Spec Gaudi 3 Trainium2
Vendor Intel (Habana Labs) AWS (Annapurna Labs)
Process TSMC 5nm 5nm
Compute engines 8 MMEs + 64 TPCs 8 NeuronCores-v3
BF16 1,835 TFLOPS (MME) 667 TFLOPS
FP8 1,835 TFLOPS (MME) 1,299 TFLOPS
FP8 sparse 2,563 TFLOPS
Memory 128 GB HBM2e 96 GB HBM3
Mem bandwidth 3,700 GB/s 2,900 GB/s
On-chip SRAM 96 MB (12.8 TB/s) 224 MB scratchpad
Interconnect 24x 200GbE RoCEv2 (4.8 Tbps) NeuronLink-v3 (1,280 GB/s)
TDP 900W (OAM) ~500W

Gaudi 3 is unique in having 24 on-die RDMA/Ethernet ports — no external NIC needed. It uses a dual-chiplet design (two 5nm dies). Trainium2 has 16 dedicated Collective Communication cores for distributed training. A Trn2 instance has 16 chips (20.8 PFLOPS FP8); UltraServer packs 64 chips (83.2 PFLOPS).

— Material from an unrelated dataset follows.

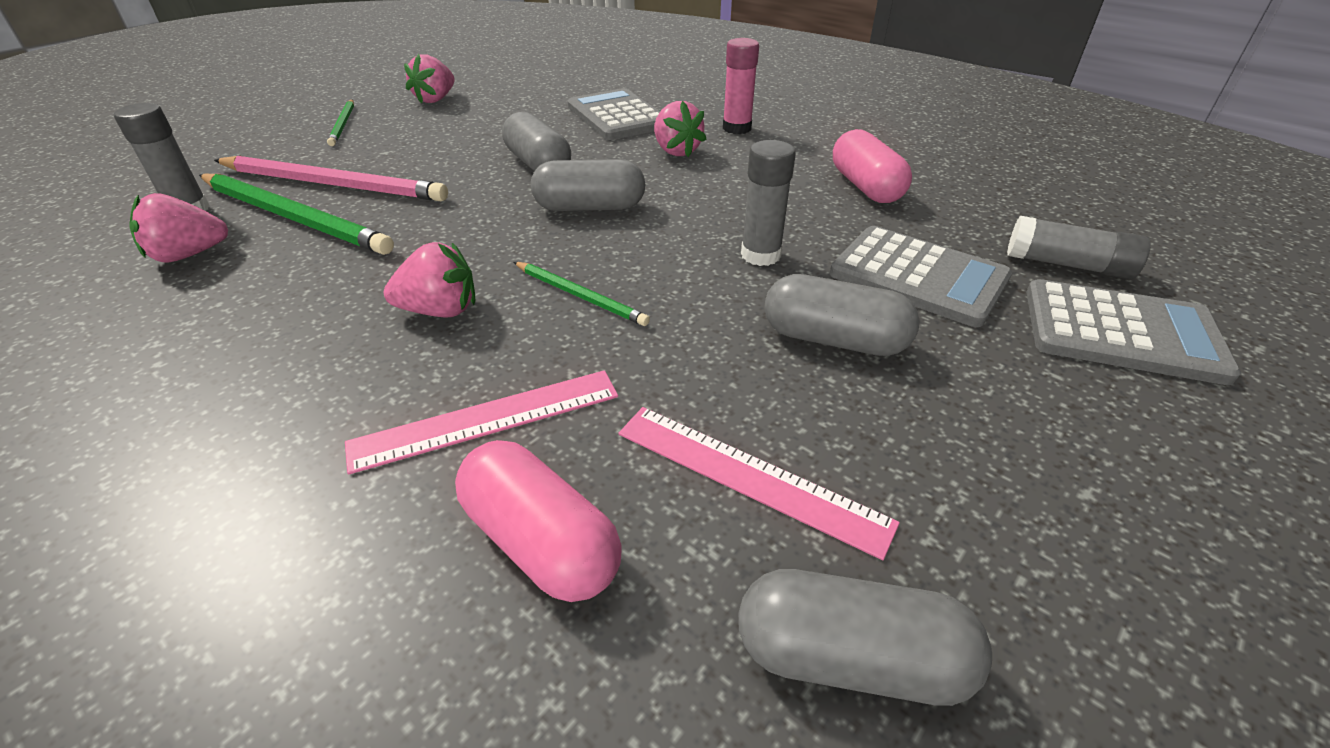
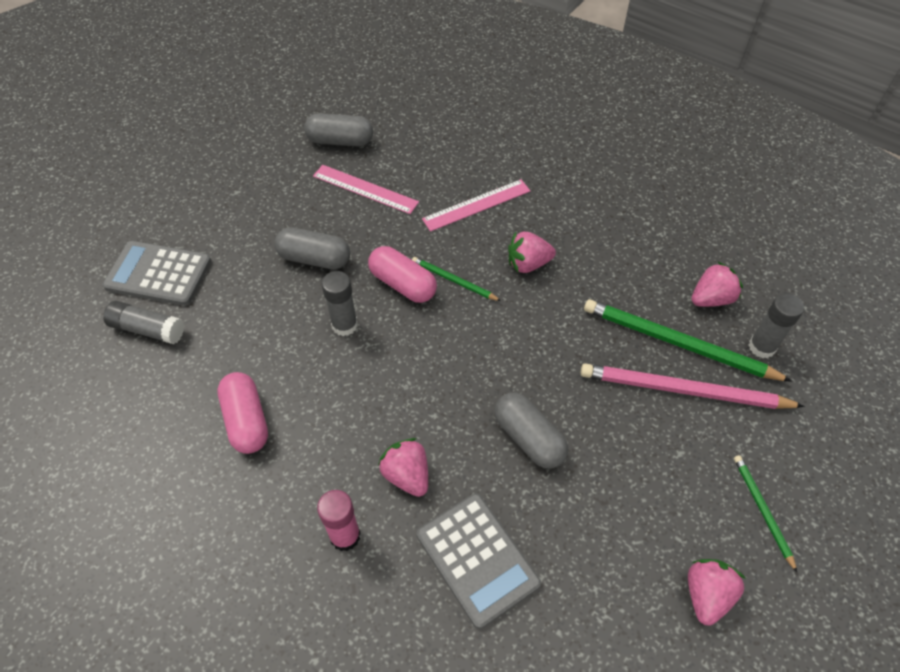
camera: 175 degrees right, 15 degrees up
(541, 541) = (439, 163): pink capsule -> pink capsule (402, 284)
(590, 207) = (468, 373): grey capsule -> none
(918, 276) = (249, 311): grey calculator -> none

Gaudi 3 achieves identical BF16 and FP8 throughput (1,835 TFLOPS) — unusual, as most accelerators halve throughput going from FP8 to BF16. Its integrated Ethernet eliminates the need for InfiniBand, reducing infrastructure cost. Trainium2's NeuronLink interconnect enables tight coupling of up to 64 chips, and its configurable FP8 (cFP8) format allows custom exponent/mantissa splits.

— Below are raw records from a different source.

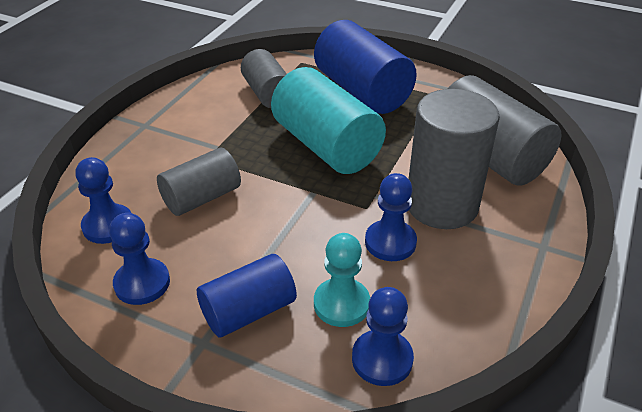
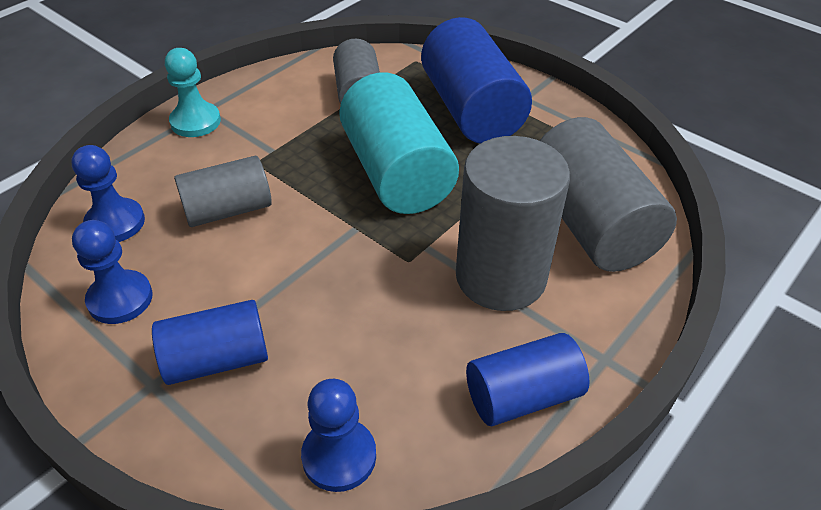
camera: 15 degrees right, 5 degrees up
(341, 304) = (324, 376): turquoise pawn -> turquoise pawn (195, 122)
(390, 242) = (416, 311): blue pawn -> none
(498, 284) = (522, 396): none -> blue cylinder

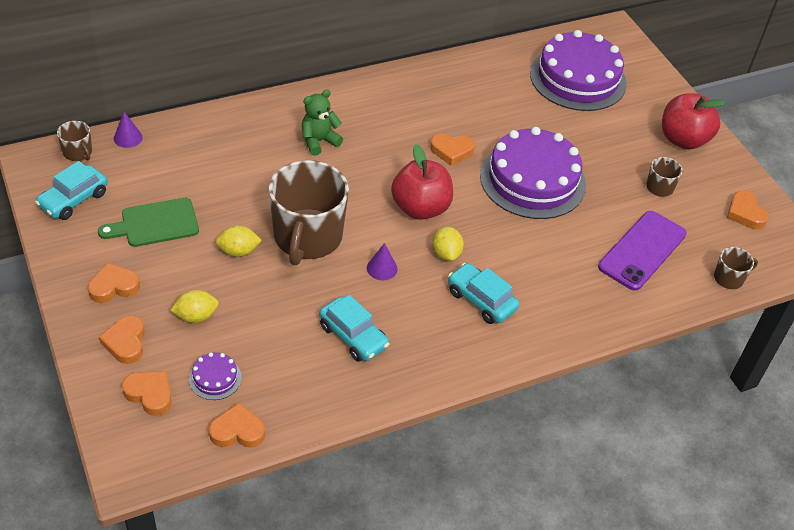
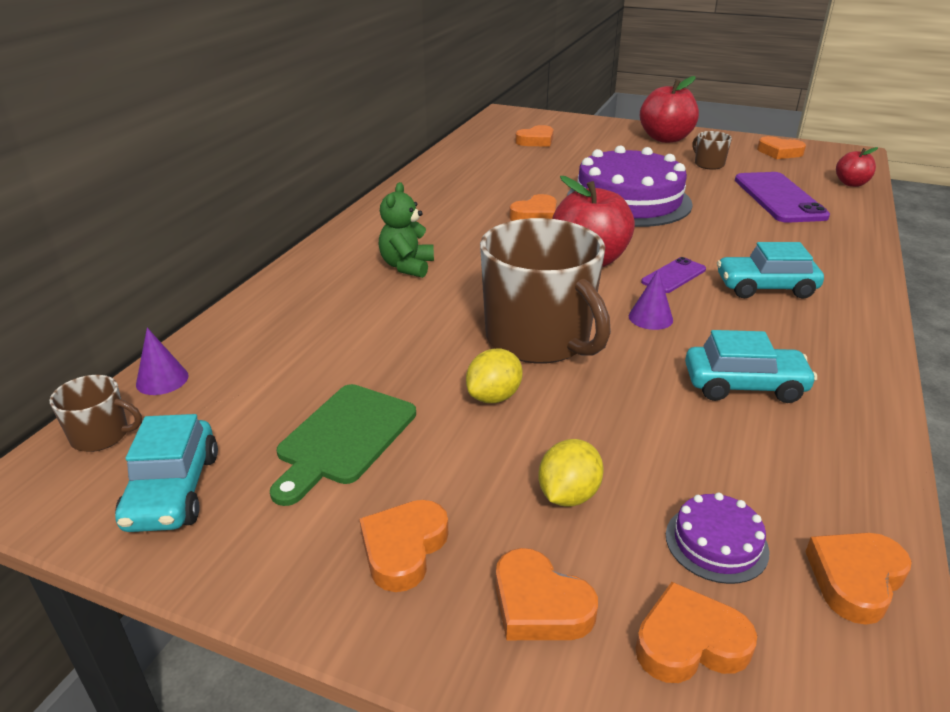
camera: 40 degrees left, 15 degrees down
(446, 253) = (673, 276): yellow lemon -> purple phone
(578, 78) = (536, 141): purple cake -> orange heart
(729, 278) = (851, 184): brown mug -> red apple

# Gaudi on AWS DL2 instances
pool = sky.Compute(
    provider=sky.AWS(),
    accelerator=sky.accelerators.Gaudi3(),
)

# Trainium on AWS Trn2 instances
pool = sky.Compute(
    provider=sky.AWS(),
    accelerator=sky.accelerators.Trainium2(),
    image=sky.Image(pip=["torch-neuronx"]),
)
Factory Memory Notes
Gaudi3() 128GB HBM2e Latest generation.
Gaudi2() 96GB HBM2e 2x performance vs Gaudi.
Gaudi() First gen.
Trainium2() 64GB 4x performance vs v1.
Trainium1() 32GB First gen.
Trainium3() 128GB Latest generation.

AWS Inferentia

Custom silicon for cost-effective inference:

pool = sky.Compute(
    provider=sky.AWS(),
    accelerator=sky.accelerators.Inferentia2(),
    image=sky.Image(pip=["torch-neuronx"]),
)
Factory Memory Instance Notes
Inferentia1() 8GB inf1.* Single model serving.
Inferentia2() 32GB inf2.* High throughput.